The Roar
The Roar

Advertisement

Froome's data release won't convince the doubters

Chris Froome.(Source: Team Sky)
Roar Guru
9th December, 2015
7

One can’t help but feel sorry for Chris Froome. By winning the Tour de France he alienated a section of cycling fans to such an extent they felt the need to throw urine, and frequently spit, at the yellow jersey as he cycled past, utterly convinced he was cheating.

Obviously furious with this turn of events, Froome wasn’t content with just passing drugs tests, he went further in conducting independent testing of his own to prove to those that still doubted him that he was clean.

The results of these tests have been published in Esquire magazine, but better than that they have been submitted to a scientific journal for independent analysis.

That’s two lots of independent analysis.

Dr Jeroen Swart, the man who conducted the tests, evidently thinks Froome is clean. Are we seriously going to suggest that after an independent scientific body have also reviewed the data in full for publication that there is still doubt in their results?

For me, Froome has done enough to prove his innocence. Not only has he had David Walsh embedded on his team bus during the 2013 victory, he has released independent data, and in general has been open and honest when questions were asked.

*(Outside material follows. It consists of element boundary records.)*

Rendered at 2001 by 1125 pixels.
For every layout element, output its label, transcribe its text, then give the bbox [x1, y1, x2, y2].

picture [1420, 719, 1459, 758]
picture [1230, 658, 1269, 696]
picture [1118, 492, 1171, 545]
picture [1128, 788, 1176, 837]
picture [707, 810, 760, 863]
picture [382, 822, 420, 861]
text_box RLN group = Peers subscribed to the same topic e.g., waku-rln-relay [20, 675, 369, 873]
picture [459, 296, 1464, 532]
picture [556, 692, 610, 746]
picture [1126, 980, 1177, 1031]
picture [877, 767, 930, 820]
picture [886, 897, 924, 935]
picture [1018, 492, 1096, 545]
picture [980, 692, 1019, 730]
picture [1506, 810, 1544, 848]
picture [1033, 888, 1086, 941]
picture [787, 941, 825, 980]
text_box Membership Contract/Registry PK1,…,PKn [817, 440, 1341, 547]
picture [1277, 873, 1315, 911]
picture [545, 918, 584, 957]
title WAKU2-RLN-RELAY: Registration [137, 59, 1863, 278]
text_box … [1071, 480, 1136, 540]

Though I have been convinced, many doubters won’t be. These would be the people that feel the need to spit and throw urine at riders, but also casual fans who feel Froome’s dominance is just too suspicious.

The fact that he won’t convince all of us, however, is not an indictment of Froome and his attitudes, it is an indictment of the sport as a whole.

Advertisement

The trust has gone. Fans don’t trust the UCI to catch a cheat when there is one. Brian Cookson has done his best during his reign as president to restore integrity to the organisation, but this is still going to take time.

In the meantime, there is something the peloton as a whole can be doing: release their data. If everyone released data and blood values, there would be at least a modicum of transparency and solidarity.

For instance, why hasn’t Alberto Contador been pushed to release data? This is a man who has been banned before, and yet when he won this year’s Giro d’Italia there was no urine thrown or saliva discharged in his direction.

And what about Nairo Quintana? He was under a minute off toppling Froome this July, and if he hadn’t lost time on Stage 2 it could have been him defending yellow up on Alpe d’Huez. Yet the Colombian hasn’t had to release any data to prove that he was riding the Tour clean.

Froome is the target of all this abuse simply because he won the biggest prize in cycling.

A former doper wins the Giro d’Italia? No problem.

But a man who has never tested positive and has constantly released data and information to prove his innocence winning the Tour de France because of one dominant day in the mountains? Please, he must be doping!